» Assigned task: Return the rows between the line containing "What position from the left is Chugoku?" and the line containing "The EA4ESP/P/QRP series", inclusive, reproducing each line without any change. Leave the pictures out of your answer.

START Supplied records

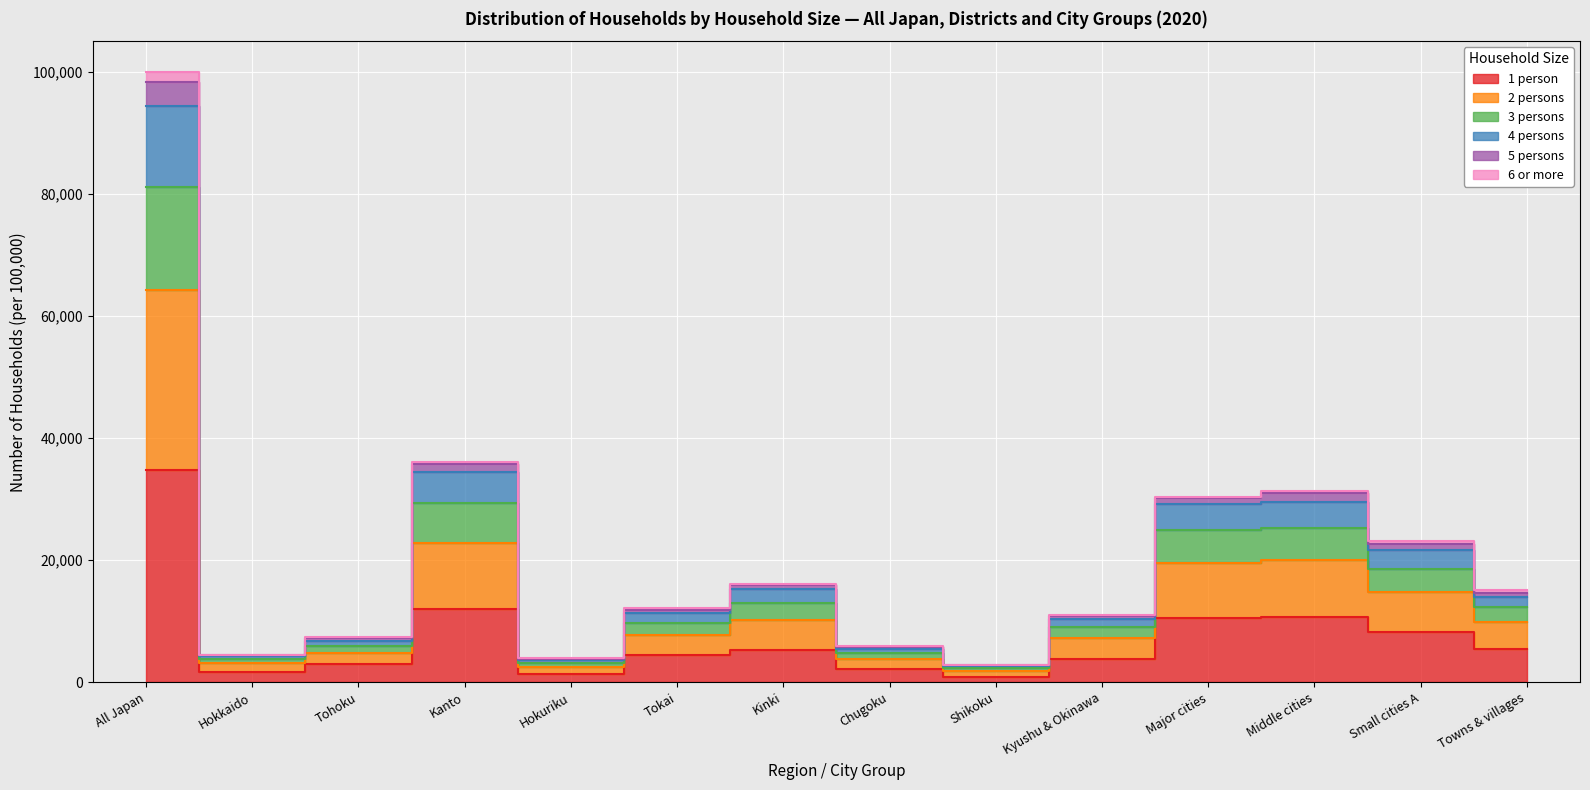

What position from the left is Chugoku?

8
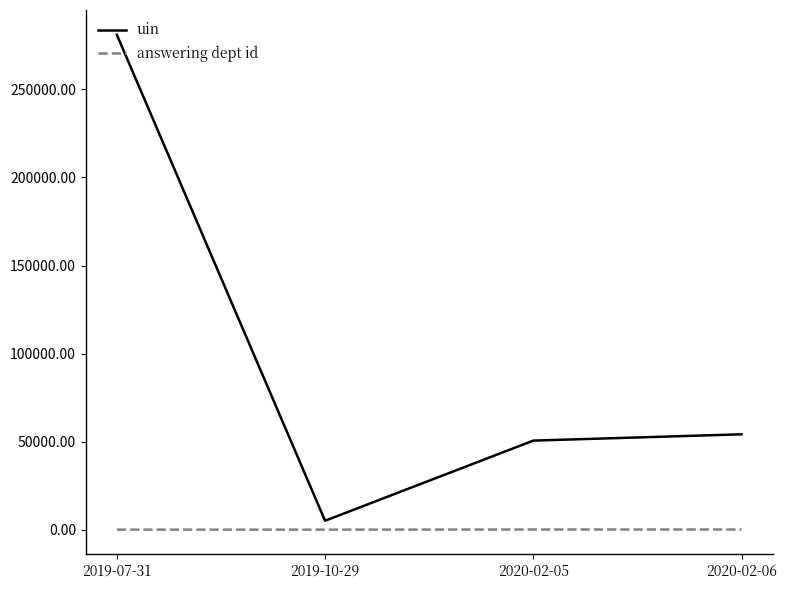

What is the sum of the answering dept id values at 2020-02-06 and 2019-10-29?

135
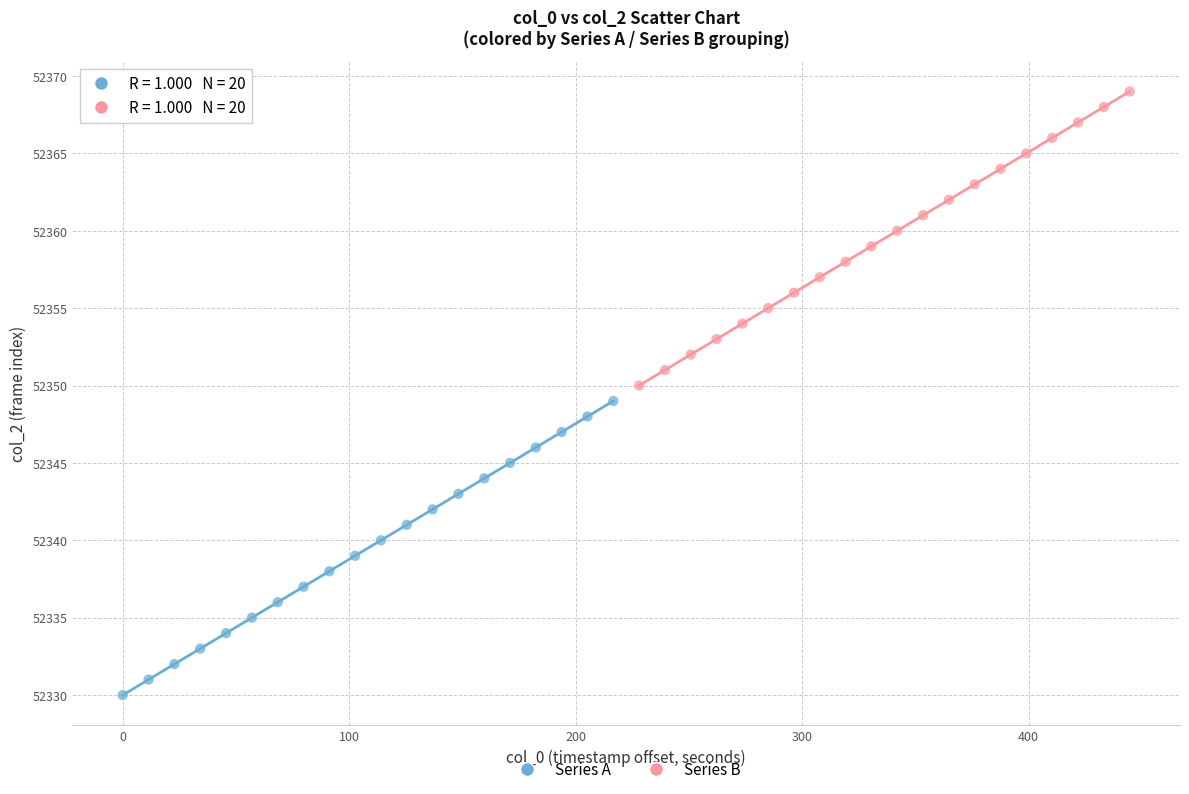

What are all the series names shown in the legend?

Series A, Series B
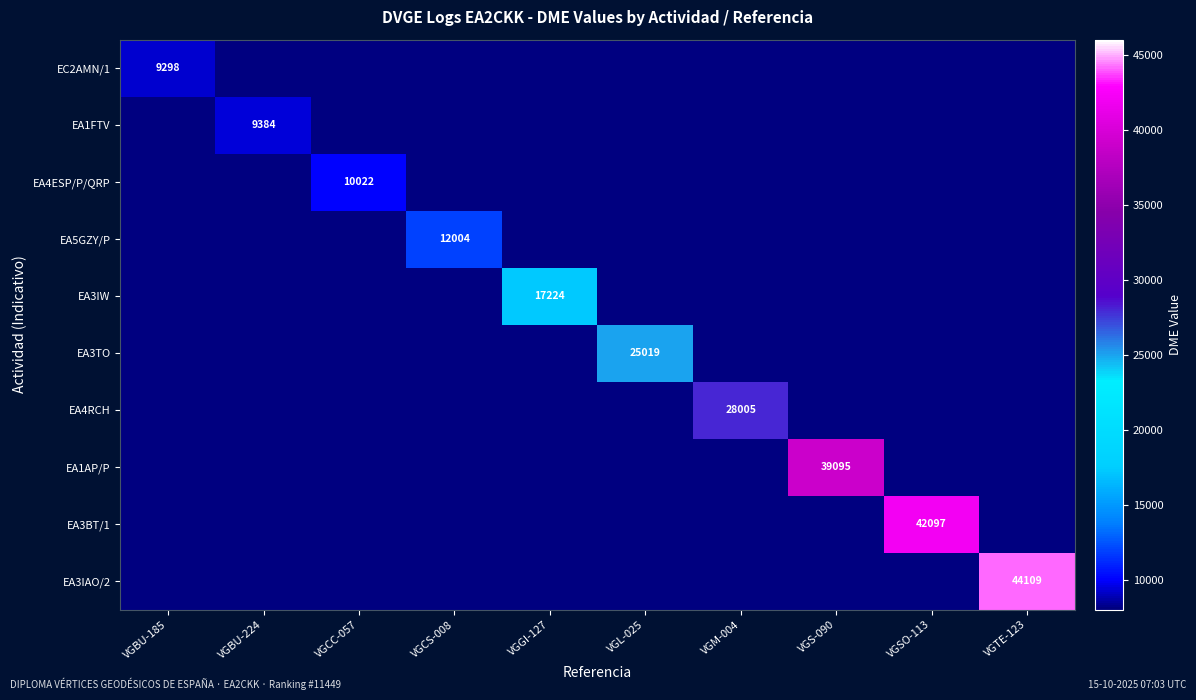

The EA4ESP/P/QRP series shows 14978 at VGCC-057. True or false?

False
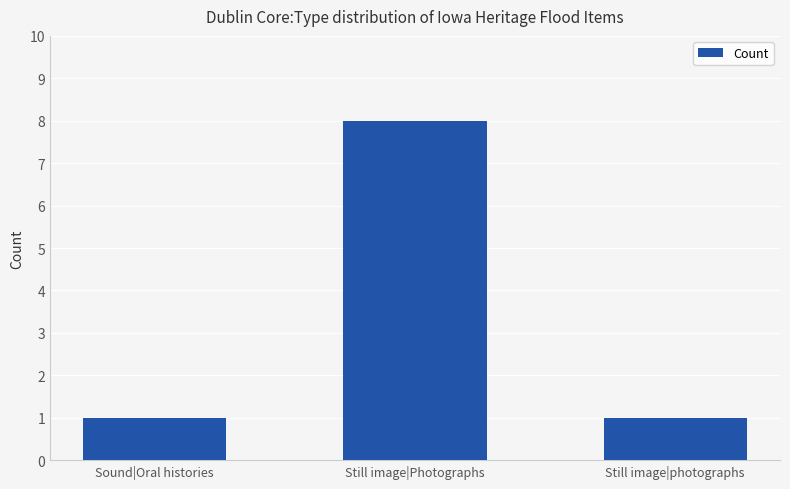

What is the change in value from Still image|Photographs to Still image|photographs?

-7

END Supplied records
START Supplied records

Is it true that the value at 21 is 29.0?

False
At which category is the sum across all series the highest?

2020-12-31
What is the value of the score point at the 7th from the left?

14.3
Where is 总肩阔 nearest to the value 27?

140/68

END Supplied records
START Supplied records

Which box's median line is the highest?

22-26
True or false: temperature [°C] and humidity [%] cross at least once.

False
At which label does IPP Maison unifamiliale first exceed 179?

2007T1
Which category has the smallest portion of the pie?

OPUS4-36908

END Supplied records

» Answer to this problem:
What position from the left is Chugoku?

8

What is the sum of the answering dept id values at 2020-02-06 and 2019-10-29?

135

What are all the series names shown in the legend?

Series A, Series B

The EA4ESP/P/QRP series shows 14978 at VGCC-057. True or false?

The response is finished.